═════ Provided data

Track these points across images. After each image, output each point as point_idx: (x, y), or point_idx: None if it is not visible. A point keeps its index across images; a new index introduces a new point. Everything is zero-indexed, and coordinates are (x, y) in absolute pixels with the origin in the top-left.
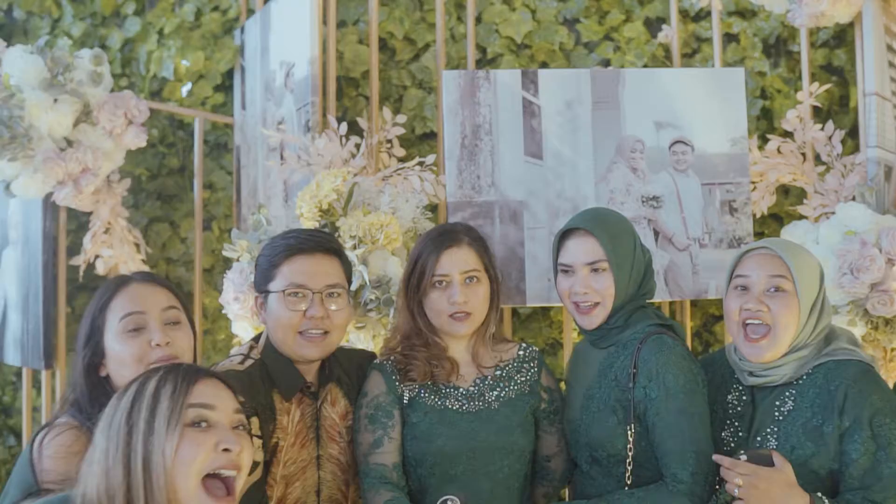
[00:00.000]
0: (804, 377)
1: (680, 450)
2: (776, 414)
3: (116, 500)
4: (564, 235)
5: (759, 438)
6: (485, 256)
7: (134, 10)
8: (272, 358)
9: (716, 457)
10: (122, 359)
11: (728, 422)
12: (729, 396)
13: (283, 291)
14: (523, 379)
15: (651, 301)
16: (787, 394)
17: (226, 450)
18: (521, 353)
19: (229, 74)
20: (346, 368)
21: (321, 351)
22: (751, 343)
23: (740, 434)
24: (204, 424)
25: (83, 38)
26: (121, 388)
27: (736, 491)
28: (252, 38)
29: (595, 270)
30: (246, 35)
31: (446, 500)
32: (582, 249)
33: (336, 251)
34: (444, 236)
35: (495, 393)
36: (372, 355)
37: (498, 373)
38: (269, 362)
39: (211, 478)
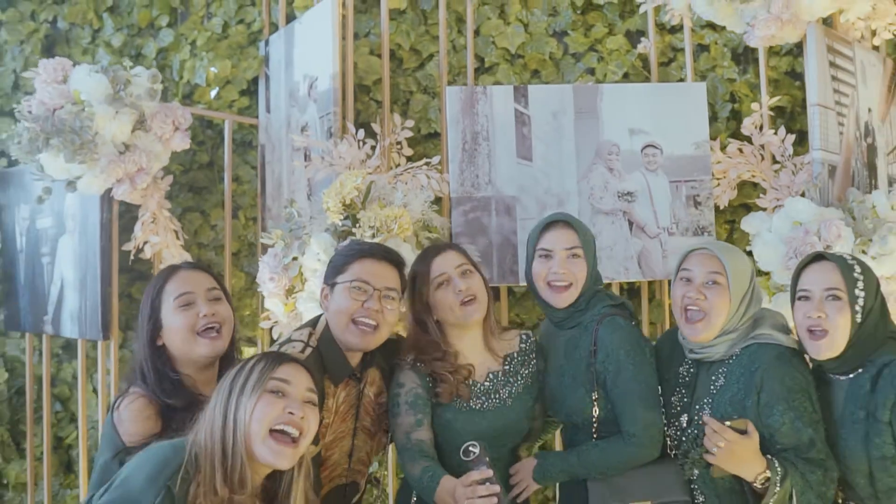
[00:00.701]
0: (734, 357)
1: (631, 411)
2: (711, 387)
3: (215, 441)
4: (545, 228)
5: (697, 406)
6: (469, 257)
7: (167, 22)
8: (327, 347)
9: (707, 419)
10: (177, 328)
11: (677, 389)
12: (680, 368)
13: (350, 282)
14: (527, 372)
15: (629, 281)
16: (720, 371)
17: (291, 413)
18: (522, 345)
19: (254, 81)
20: (382, 353)
21: (370, 343)
22: (690, 325)
23: (685, 400)
24: (280, 393)
25: (122, 47)
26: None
27: (714, 450)
28: (276, 52)
29: (572, 255)
30: (271, 48)
31: (468, 447)
32: (562, 238)
33: (398, 264)
34: (431, 249)
35: (507, 390)
36: (398, 336)
37: (507, 367)
38: (324, 351)
39: (279, 433)
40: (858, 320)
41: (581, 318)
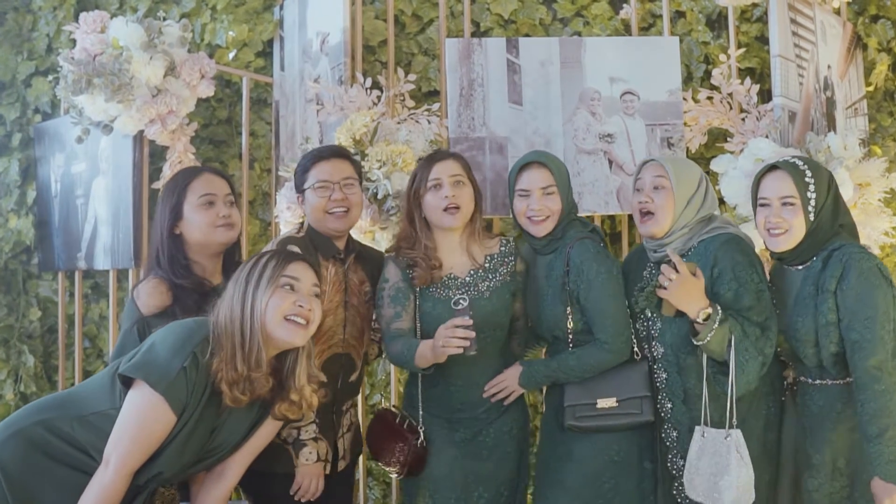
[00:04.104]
0: (692, 249)
1: (602, 322)
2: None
3: (235, 328)
4: (522, 168)
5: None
6: (466, 168)
7: None
8: (314, 235)
9: (670, 252)
10: (196, 222)
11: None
12: (644, 272)
13: (314, 185)
14: (505, 270)
15: (610, 215)
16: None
17: (300, 305)
18: (502, 248)
19: (269, 44)
20: (365, 254)
21: (346, 224)
22: (642, 224)
23: None
24: (289, 288)
25: (147, 13)
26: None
27: (666, 283)
28: (290, 14)
29: (547, 193)
30: (285, 11)
31: (459, 298)
32: (537, 177)
33: (347, 156)
34: (434, 154)
35: (485, 284)
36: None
37: (486, 265)
38: (312, 237)
39: (290, 321)
40: (812, 218)
41: (558, 244)
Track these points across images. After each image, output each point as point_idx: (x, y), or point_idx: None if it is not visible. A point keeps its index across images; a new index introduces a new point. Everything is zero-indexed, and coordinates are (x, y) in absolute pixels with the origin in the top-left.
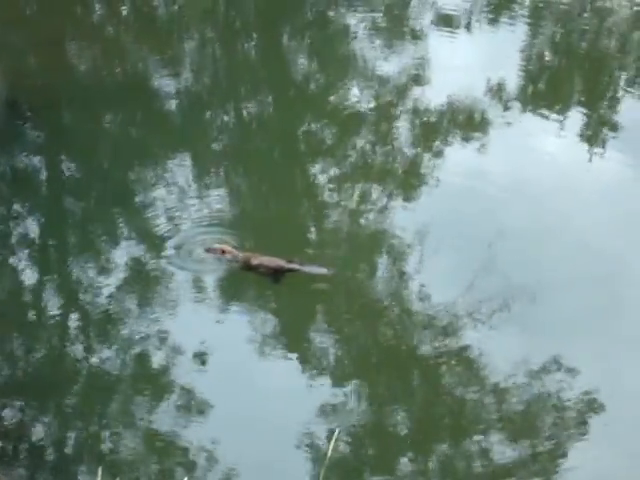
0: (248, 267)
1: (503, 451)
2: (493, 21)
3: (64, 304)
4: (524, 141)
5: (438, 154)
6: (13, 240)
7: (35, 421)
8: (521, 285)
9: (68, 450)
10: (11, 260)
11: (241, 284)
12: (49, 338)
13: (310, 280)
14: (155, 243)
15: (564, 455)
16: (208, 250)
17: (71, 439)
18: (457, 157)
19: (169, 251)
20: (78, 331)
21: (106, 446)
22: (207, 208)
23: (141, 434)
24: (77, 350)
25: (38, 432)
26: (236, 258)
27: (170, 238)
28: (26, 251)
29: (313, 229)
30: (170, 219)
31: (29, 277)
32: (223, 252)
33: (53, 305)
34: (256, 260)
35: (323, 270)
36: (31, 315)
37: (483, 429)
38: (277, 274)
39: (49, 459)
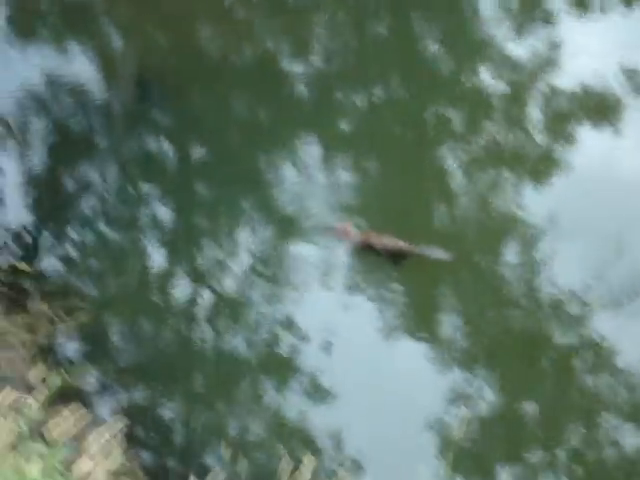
0: (369, 247)
1: (637, 443)
2: (627, 3)
3: (192, 287)
4: None
5: (570, 139)
6: (142, 222)
7: (162, 404)
8: None
9: (195, 433)
10: (140, 242)
11: (366, 266)
12: (177, 321)
13: (434, 265)
14: (282, 225)
15: None
16: (330, 229)
17: (198, 422)
18: (590, 143)
19: (296, 233)
20: (205, 314)
21: (233, 429)
22: (334, 189)
23: (268, 417)
24: (204, 333)
25: (165, 415)
26: (357, 238)
27: (298, 220)
28: (155, 233)
29: (440, 213)
30: (297, 200)
31: (158, 260)
32: (345, 232)
33: (181, 288)
34: (377, 241)
35: (444, 255)
36: (159, 298)
37: (616, 420)
38: (398, 256)
39: (176, 441)
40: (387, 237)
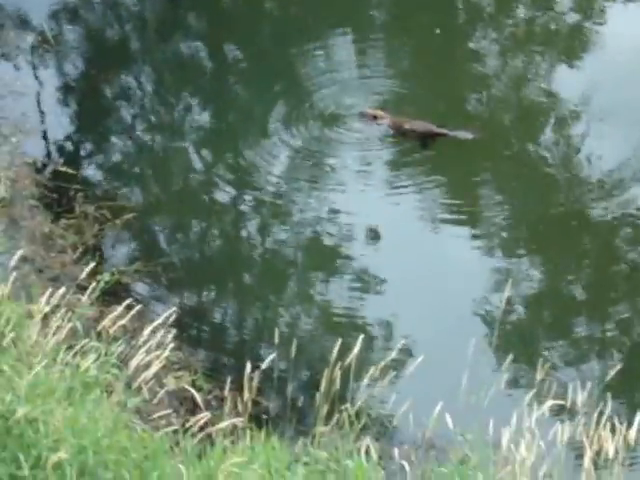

══════════

Work item
Please repeat all of the data exactly as it stands, leaving the pictures out.

Your solution
Track these points across images. After each image, output each point as point_idx: (x, y), or point_idx: None if it is not visible. A point keeps its index across images; a new index introduces a new point. Everything is zero-indexed, and coordinates are (x, y) in absolute pixels with the origin in the top-left.
[00:00.000]
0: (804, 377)
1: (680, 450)
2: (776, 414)
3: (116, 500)
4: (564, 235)
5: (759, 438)
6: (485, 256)
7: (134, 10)
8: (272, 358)
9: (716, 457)
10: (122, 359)
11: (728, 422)
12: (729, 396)
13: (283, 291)
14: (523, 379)
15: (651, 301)
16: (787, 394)
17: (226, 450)
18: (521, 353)
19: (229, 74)
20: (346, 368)
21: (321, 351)
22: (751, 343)
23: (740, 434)
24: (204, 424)
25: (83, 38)
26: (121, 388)
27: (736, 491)
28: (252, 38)
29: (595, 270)
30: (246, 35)
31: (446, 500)
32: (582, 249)
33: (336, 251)
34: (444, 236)
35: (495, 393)
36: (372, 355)
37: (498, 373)
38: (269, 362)
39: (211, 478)
[00:00.701]
0: (734, 357)
1: (631, 411)
2: (711, 387)
3: (215, 441)
4: (545, 228)
5: (697, 406)
6: (469, 257)
7: (167, 22)
8: (327, 347)
9: (707, 419)
10: (177, 328)
11: (677, 389)
12: (680, 368)
13: (350, 282)
14: (527, 372)
15: (629, 281)
16: (720, 371)
17: (291, 413)
18: (522, 345)
19: (254, 81)
20: (382, 353)
21: (370, 343)
22: (690, 325)
23: (685, 400)
24: (280, 393)
25: (122, 47)
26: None
27: (714, 450)
28: (276, 52)
29: (572, 255)
30: (271, 48)
31: (468, 447)
32: (562, 238)
33: (398, 264)
34: (431, 249)
35: (507, 390)
36: (398, 336)
37: (507, 367)
38: (324, 351)
39: (279, 433)
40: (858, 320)
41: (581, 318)
[00:04.104]
0: (692, 249)
1: (602, 322)
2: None
3: (235, 328)
4: (522, 168)
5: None
6: (466, 168)
7: None
8: (314, 235)
9: (670, 252)
10: (196, 222)
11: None
12: (644, 272)
13: (314, 185)
14: (505, 270)
15: (610, 215)
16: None
17: (300, 305)
18: (502, 248)
19: (269, 44)
20: (365, 254)
21: (346, 224)
22: (642, 224)
23: None
24: (289, 288)
25: (147, 13)
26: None
27: (666, 283)
28: (290, 14)
29: (547, 193)
30: (285, 11)
31: (459, 298)
32: (537, 177)
33: (347, 156)
34: (434, 154)
35: (485, 284)
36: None
37: (486, 265)
38: (312, 237)
39: (290, 321)
40: (812, 218)
41: (558, 244)
Track these points across images. After each image, output each point as point_idx: (x, y), or point_idx: None if it is not visible. A point keeps its index across images; a new index introduces a new point. Everything is zero-indexed, and coordinates are (x, y) in absolute pixels with the origin in the top-left.
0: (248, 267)
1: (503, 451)
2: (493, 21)
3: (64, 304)
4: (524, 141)
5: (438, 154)
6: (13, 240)
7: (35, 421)
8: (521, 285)
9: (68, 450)
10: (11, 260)
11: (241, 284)
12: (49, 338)
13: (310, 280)
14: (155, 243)
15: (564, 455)
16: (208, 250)
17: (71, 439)
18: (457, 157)
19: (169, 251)
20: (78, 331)
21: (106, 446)
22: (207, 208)
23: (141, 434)
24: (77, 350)
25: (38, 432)
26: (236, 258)
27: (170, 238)
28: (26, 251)
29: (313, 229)
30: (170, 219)
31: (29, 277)
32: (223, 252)
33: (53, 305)
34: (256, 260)
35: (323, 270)
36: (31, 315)
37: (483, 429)
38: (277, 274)
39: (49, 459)
0: (369, 247)
1: (637, 443)
2: (627, 3)
3: (192, 287)
4: None
5: (570, 139)
6: (142, 222)
7: (162, 404)
8: None
9: (195, 433)
10: (140, 242)
11: (366, 266)
12: (177, 321)
13: (434, 265)
14: (282, 225)
15: None
16: (330, 229)
17: (198, 422)
18: (590, 143)
19: (296, 233)
20: (205, 314)
21: (233, 429)
22: (334, 189)
23: (268, 417)
24: (204, 333)
25: (165, 415)
26: (357, 238)
27: (298, 220)
28: (155, 233)
29: (440, 213)
30: (297, 200)
31: (158, 260)
32: (345, 232)
33: (181, 288)
34: (377, 241)
35: (444, 255)
36: (159, 298)
37: (616, 420)
38: (398, 256)
39: (176, 441)
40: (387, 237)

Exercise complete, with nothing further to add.